§ ASSIGNMENT
Write every record out again exactly as given.

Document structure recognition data
[Start of section]

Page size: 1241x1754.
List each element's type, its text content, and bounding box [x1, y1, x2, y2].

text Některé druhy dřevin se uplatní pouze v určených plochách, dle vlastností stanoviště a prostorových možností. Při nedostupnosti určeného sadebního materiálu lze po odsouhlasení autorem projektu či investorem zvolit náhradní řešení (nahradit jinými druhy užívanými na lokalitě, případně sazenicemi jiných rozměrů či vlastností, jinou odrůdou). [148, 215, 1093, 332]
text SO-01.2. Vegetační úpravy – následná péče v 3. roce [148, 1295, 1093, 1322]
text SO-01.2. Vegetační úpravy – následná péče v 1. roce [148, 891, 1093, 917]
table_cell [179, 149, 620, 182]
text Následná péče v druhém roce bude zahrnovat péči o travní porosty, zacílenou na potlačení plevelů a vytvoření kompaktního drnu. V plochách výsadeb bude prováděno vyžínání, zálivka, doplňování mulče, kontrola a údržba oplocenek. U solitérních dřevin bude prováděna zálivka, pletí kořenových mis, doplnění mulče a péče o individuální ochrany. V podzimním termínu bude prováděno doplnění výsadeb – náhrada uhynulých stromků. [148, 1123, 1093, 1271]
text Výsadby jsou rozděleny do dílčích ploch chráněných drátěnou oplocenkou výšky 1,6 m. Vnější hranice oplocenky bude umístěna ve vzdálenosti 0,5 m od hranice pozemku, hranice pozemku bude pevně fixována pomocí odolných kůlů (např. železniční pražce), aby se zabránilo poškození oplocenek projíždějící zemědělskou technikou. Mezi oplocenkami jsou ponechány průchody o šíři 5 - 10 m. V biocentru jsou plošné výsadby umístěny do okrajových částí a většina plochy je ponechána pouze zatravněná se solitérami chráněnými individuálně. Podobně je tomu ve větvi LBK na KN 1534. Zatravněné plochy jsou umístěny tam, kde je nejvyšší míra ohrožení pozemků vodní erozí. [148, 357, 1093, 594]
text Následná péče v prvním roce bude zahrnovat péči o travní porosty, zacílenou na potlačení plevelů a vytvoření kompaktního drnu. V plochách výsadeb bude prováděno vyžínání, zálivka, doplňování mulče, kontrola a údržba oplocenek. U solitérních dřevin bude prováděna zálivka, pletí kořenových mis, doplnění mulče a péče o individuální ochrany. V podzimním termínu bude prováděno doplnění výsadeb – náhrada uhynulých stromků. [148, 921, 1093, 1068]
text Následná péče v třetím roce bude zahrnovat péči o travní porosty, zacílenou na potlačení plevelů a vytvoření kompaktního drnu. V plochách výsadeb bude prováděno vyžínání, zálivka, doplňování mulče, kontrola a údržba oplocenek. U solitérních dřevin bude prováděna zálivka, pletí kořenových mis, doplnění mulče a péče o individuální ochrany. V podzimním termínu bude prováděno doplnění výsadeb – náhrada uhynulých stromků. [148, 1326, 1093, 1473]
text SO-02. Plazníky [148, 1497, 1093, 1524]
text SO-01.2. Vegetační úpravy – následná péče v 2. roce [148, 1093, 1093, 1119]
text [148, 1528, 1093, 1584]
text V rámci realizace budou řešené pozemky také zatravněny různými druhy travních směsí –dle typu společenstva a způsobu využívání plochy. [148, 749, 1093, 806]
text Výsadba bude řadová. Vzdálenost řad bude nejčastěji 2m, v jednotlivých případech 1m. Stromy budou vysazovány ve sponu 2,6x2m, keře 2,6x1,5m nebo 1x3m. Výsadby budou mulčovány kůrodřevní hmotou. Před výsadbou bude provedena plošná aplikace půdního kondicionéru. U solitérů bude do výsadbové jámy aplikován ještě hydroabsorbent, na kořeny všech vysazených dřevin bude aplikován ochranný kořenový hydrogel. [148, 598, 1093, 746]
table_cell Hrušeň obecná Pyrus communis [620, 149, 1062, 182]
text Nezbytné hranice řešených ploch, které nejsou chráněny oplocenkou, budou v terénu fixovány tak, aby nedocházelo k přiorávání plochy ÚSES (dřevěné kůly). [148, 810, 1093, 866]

[End of section]

§ SOLUTION TO THE PROBLEM
Page size: 1241x1754.
List each element's type, its text content, and bounding box [x1, y1, x2, y2].

text Některé druhy dřevin se uplatní pouze v určených plochách, dle vlastností stanoviště a prostorových možností. Při nedostupnosti určeného sadebního materiálu lze po odsouhlasení autorem projektu či investorem zvolit náhradní řešení (nahradit jinými druhy užívanými na lokalitě, případně sazenicemi jiných rozměrů či vlastností, jinou odrůdou). [148, 215, 1093, 332]
text SO-01.2. Vegetační úpravy – následná péče v 3. roce [148, 1295, 1093, 1322]
text SO-01.2. Vegetační úpravy – následná péče v 1. roce [148, 891, 1093, 917]
table_cell [179, 149, 620, 182]
text Následná péče v druhém roce bude zahrnovat péči o travní porosty, zacílenou na potlačení plevelů a vytvoření kompaktního drnu. V plochách výsadeb bude prováděno vyžínání, zálivka, doplňování mulče, kontrola a údržba oplocenek. U solitérních dřevin bude prováděna zálivka, pletí kořenových mis, doplnění mulče a péče o individuální ochrany. V podzimním termínu bude prováděno doplnění výsadeb – náhrada uhynulých stromků. [148, 1123, 1093, 1271]
text Výsadby jsou rozděleny do dílčích ploch chráněných drátěnou oplocenkou výšky 1,6 m. Vnější hranice oplocenky bude umístěna ve vzdálenosti 0,5 m od hranice pozemku, hranice pozemku bude pevně fixována pomocí odolných kůlů (např. železniční pražce), aby se zabránilo poškození oplocenek projíždějící zemědělskou technikou. Mezi oplocenkami jsou ponechány průchody o šíři 5 - 10 m. V biocentru jsou plošné výsadby umístěny do okrajových částí a většina plochy je ponechána pouze zatravněná se solitérami chráněnými individuálně. Podobně je tomu ve větvi LBK na KN 1534. Zatravněné plochy jsou umístěny tam, kde je nejvyšší míra ohrožení pozemků vodní erozí. [148, 357, 1093, 594]
text Následná péče v prvním roce bude zahrnovat péči o travní porosty, zacílenou na potlačení plevelů a vytvoření kompaktního drnu. V plochách výsadeb bude prováděno vyžínání, zálivka, doplňování mulče, kontrola a údržba oplocenek. U solitérních dřevin bude prováděna zálivka, pletí kořenových mis, doplnění mulče a péče o individuální ochrany. V podzimním termínu bude prováděno doplnění výsadeb – náhrada uhynulých stromků. [148, 921, 1093, 1068]
text Následná péče v třetím roce bude zahrnovat péči o travní porosty, zacílenou na potlačení plevelů a vytvoření kompaktního drnu. V plochách výsadeb bude prováděno vyžínání, zálivka, doplňování mulče, kontrola a údržba oplocenek. U solitérních dřevin bude prováděna zálivka, pletí kořenových mis, doplnění mulče a péče o individuální ochrany. V podzimním termínu bude prováděno doplnění výsadeb – náhrada uhynulých stromků. [148, 1326, 1093, 1473]
text SO-02. Plazníky [148, 1497, 1093, 1524]
text SO-01.2. Vegetační úpravy – následná péče v 2. roce [148, 1093, 1093, 1119]
text [148, 1528, 1093, 1584]
text V rámci realizace budou řešené pozemky také zatravněny různými druhy travních směsí –dle typu společenstva a způsobu využívání plochy. [148, 749, 1093, 806]
text Výsadba bude řadová. Vzdálenost řad bude nejčastěji 2m, v jednotlivých případech 1m. Stromy budou vysazovány ve sponu 2,6x2m, keře 2,6x1,5m nebo 1x3m. Výsadby budou mulčovány kůrodřevní hmotou. Před výsadbou bude provedena plošná aplikace půdního kondicionéru. U solitérů bude do výsadbové jámy aplikován ještě hydroabsorbent, na kořeny všech vysazených dřevin bude aplikován ochranný kořenový hydrogel. [148, 598, 1093, 746]
table_cell Hrušeň obecná Pyrus communis [620, 149, 1062, 182]
text Nezbytné hranice řešených ploch, které nejsou chráněny oplocenkou, budou v terénu fixovány tak, aby nedocházelo k přiorávání plochy ÚSES (dřevěné kůly). [148, 810, 1093, 866]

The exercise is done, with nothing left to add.